Its mission was only supposed to last two and a half years, but more than 16 years after launch, NASA's Spitzer telescope has shown us cosmic objects almost to the edge of the universe.
Launched in 2003, Spitzer will be shut down Jan. 30 and join the great spacecraft graveyard in the sky. It was named in honor of the late astrophysicist Lyman Spitzer Jr., who first proposed putting telescopes in space in 1946.
For the last 16 and a half years, Spitzer has been in an orbit trailing Earth around the sun, but getting farther from our planet every day. It's not more than 160 million miles from Earth.
Looking back at Spitzer's time beaming back images of objects beyond our view, here are some of its most incredible discoveries:
Putting a new ring on Saturn
Saturn has many rings but in 2009 Spitzer showed scientists a faint, infrared glow of a much large ring around the planet. At 40 times as thick as Saturn and more than 200 times as wide, the ring of dust and debris is the planet's largest.
According to research published in the journal Nature, space particles hitting the moon Phoebe appear to be causing the massive ring to be filled with dust and debris.
Finding 7 Earth-sized worlds
In 2017, astronomers announced that Spitzer data and data from telescopes on Earth confirmed that seven Earth-sized planets orbit a dim red star. That star, named TRAPPIST-1 is just 40 light-years away.
And, scientists say those seven planets have conditions that make it possible for liquid water on the surface.
Catching a shooting star
As giant star Zeta Ophiuchi speeds through space, it makes glowing waves called bow shock. Scientists at NASA's Jet Propulsion Lab say this star might have once been sitting next to a companion star, but when that star died in a fiery explosion, Zeta Ophiuchi was sent flying.
Spitzer snapped a series of images in 2012 to create this composite of Zeta Ophiuchi, a star 20 times more massive and 80,000 times bright than our Sun. It's also shooting around space at about 54,000 miles per hour.
Galaxy spotting
The Sunflower galaxy was discovered in 1779 by French astronomer Pierre Méchain, but in 2011 Spitzer highlighted the galaxy's numerous infrared wavelengths. The Sunflower galaxy, also known as Messier 63, is about 27 million light-years from Earth in the constellation Canes Venatici.

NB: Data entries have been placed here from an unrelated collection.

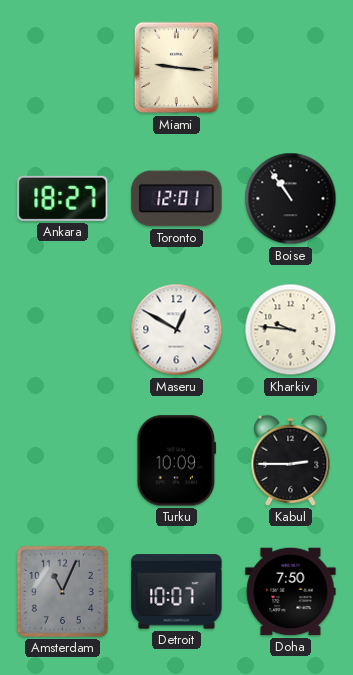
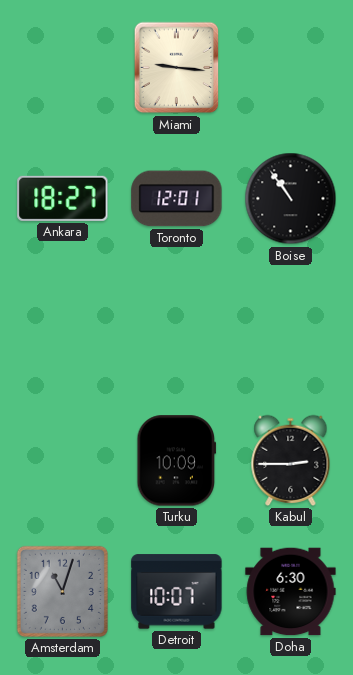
Maseru: 12:50 -> none
Kharkiv: 9:46 -> none
Amsterdam: 11:04 -> 11:03
Doha: 7:50 -> 6:30
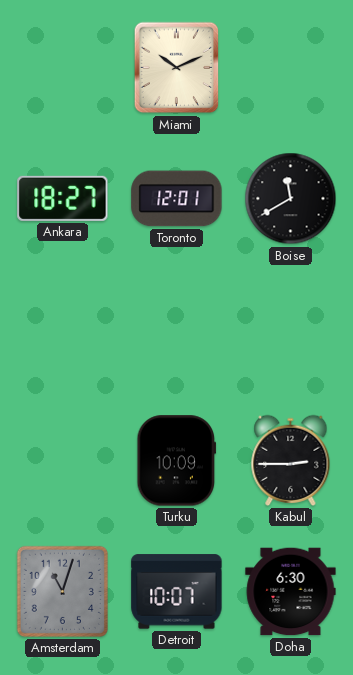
Miami: 9:16 -> 10:11
Boise: 10:54 -> 11:40
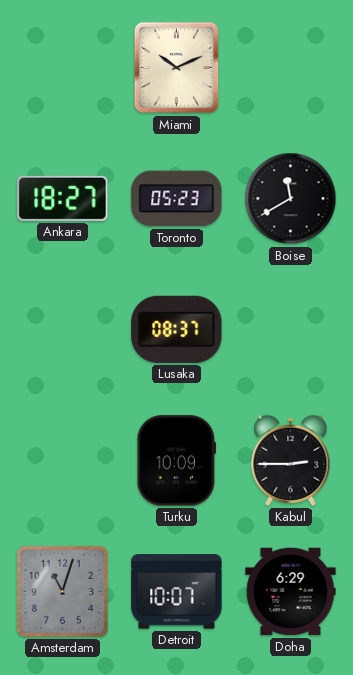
Toronto: 12:01 -> 05:23
Lusaka: none -> 08:37
Doha: 6:30 -> 6:29
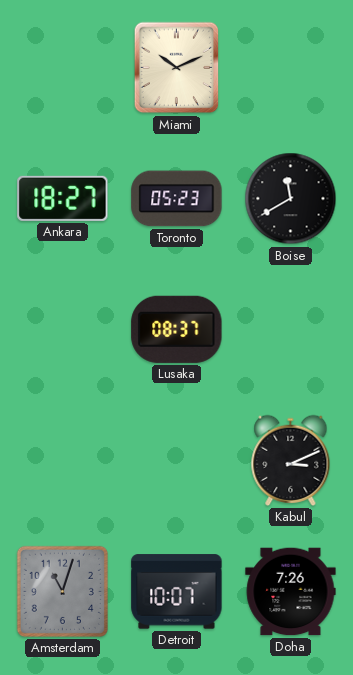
Turku: 10:09 -> none
Kabul: 2:45 -> 3:11
Doha: 6:29 -> 7:26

Messier 104, also called the Sombrero galaxy, is one of the most famous objects in our night sky. It was discovered in 1781, also by Méchain. In the center of this galaxy is a huge black hole, believed to be a billion times more massive than the Sun.
Andromeda, named Messier 31, is more than two million light-years away and is our nearest major galactic neighbor. Spitzer snapped this infrared view of the galaxy in 2005.
Neat Nebulae
The Cat's Paw Nebula is a star-forming region inside our galaxy. It's in the constellation Scorpius and is about 4,200-5,500 light-years away from Earth. Data imaging from Spitzer shows a bright, cloudlike band across the image, which shows the presence of gas and dust that can birth new stars.

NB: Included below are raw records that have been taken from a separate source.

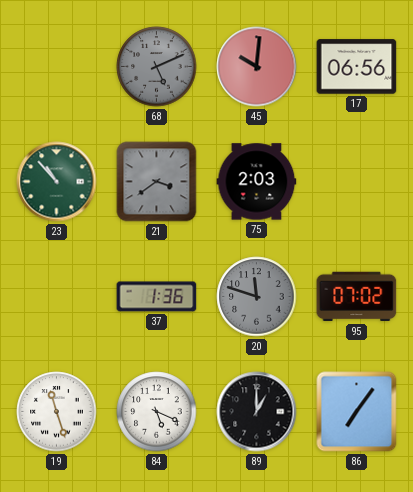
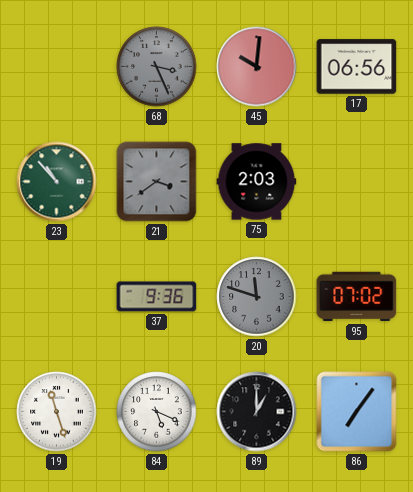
68: 5:11 -> 3:26
37: 1:36 -> 9:36
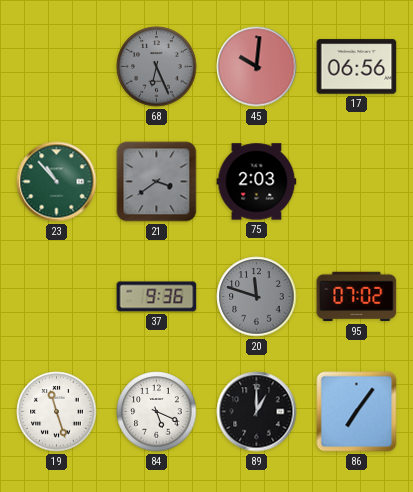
68: 3:26 -> 6:26
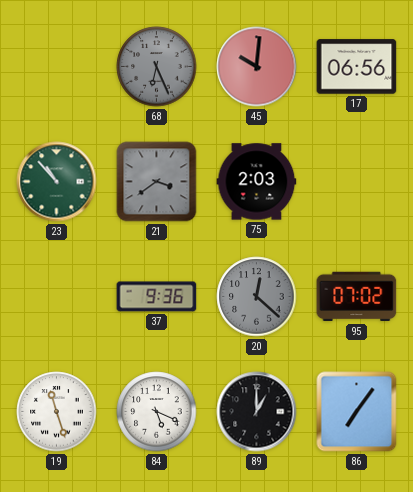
20: 11:48 -> 12:22
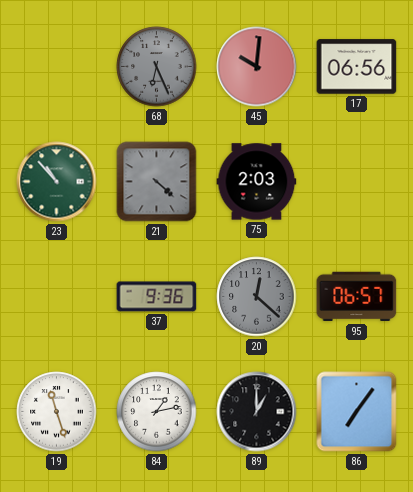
21: 3:39 -> 4:22
95: 07:02 -> 06:57
84: 5:19 -> 1:13
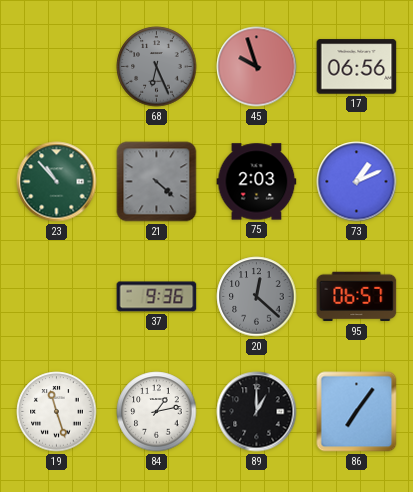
45: 10:01 -> 9:57
73: none -> 1:11
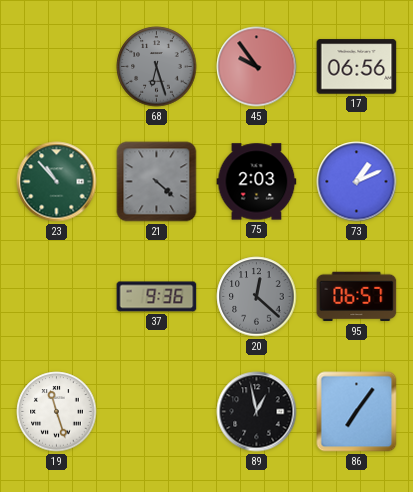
68: 6:26 -> 6:27
45: 9:57 -> 9:54
84: 1:13 -> none
89: 1:00 -> 12:58
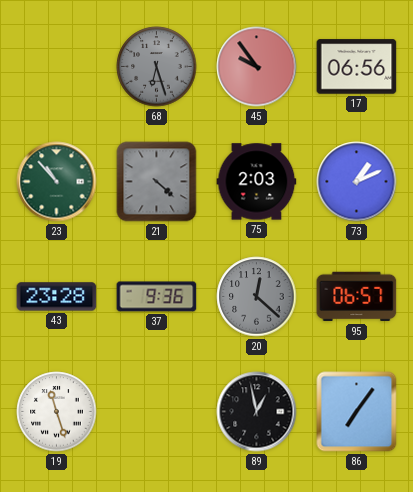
43: none -> 23:28
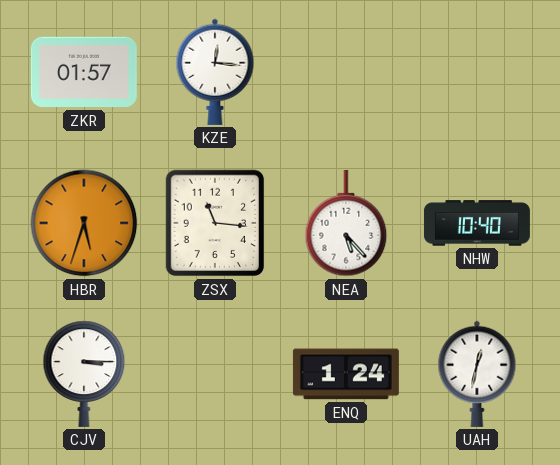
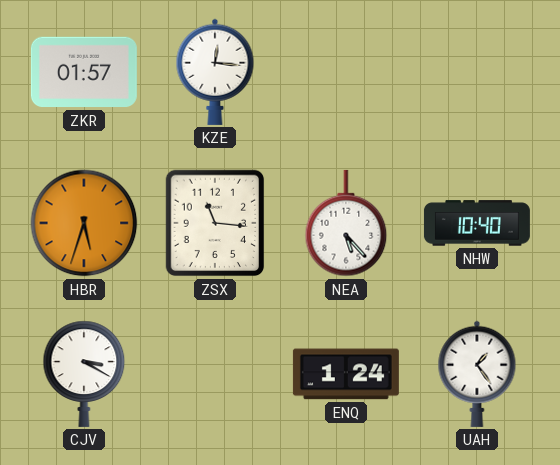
CJV: 3:15 -> 3:20
UAH: 12:32 -> 1:24
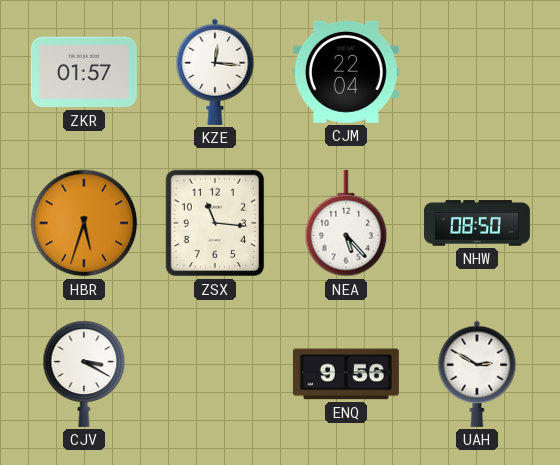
CJM: none -> 22:04
NHW: 10:40 -> 08:50
ENQ: 1:24 -> 9:56
UAH: 1:24 -> 2:50
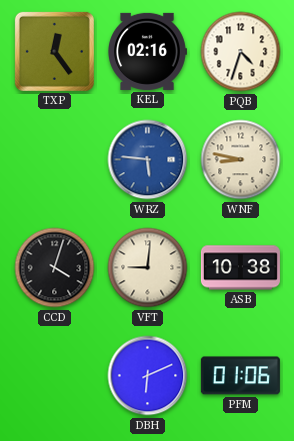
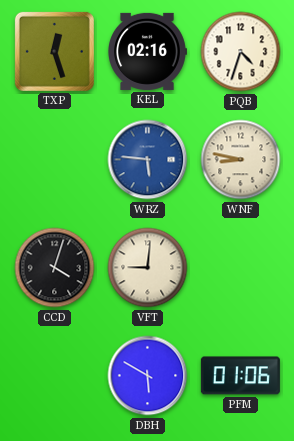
TXP: 12:24 -> 12:27
ASB: 10:38 -> none
DBH: 6:11 -> 5:50
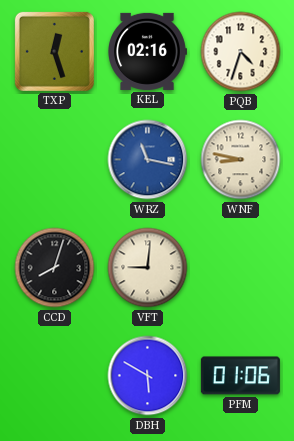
WRZ: 5:46 -> 11:17
CCD: 4:03 -> 8:03
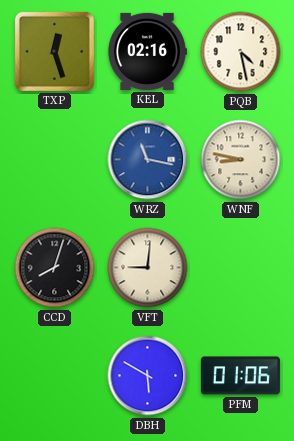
PQB: 4:33 -> 4:28
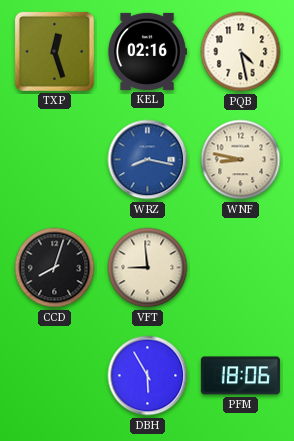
WRZ: 11:17 -> 8:17
VFT: 9:01 -> 8:59
DBH: 5:50 -> 5:55
PFM: 01:06 -> 18:06
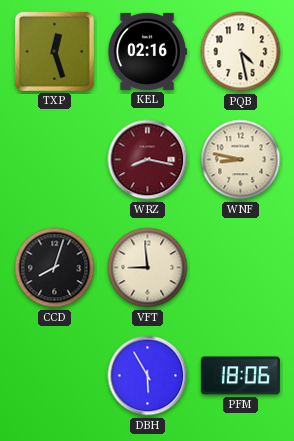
WRZ dial: blue -> burgundy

The Tarantula Nebula was one of the first objects Spitzer studied when it launched in 2003, and it was one of the last it imaged before it shut down Jan. 30, 2020.
NASA astronomers say the Tarantula Nebula is a "hotbed for star formation." The nebula is located in the Large Magellanic Cloud, a dwarf galaxy bound by gravity to our own Milky Way.
Mapping the Milky Way
To create these maps our home galaxy, astronomers used more than 444,000 frames from the Spitzer telescope. The charts show the "raging star-formation" happening in the inner Milky Way. While blue stars are relatively close to Earth, red areas show dusty regions for star formation.
According to ScienceNews.org, the mapping project required more than 4,000 hours of telescope time over 10 years.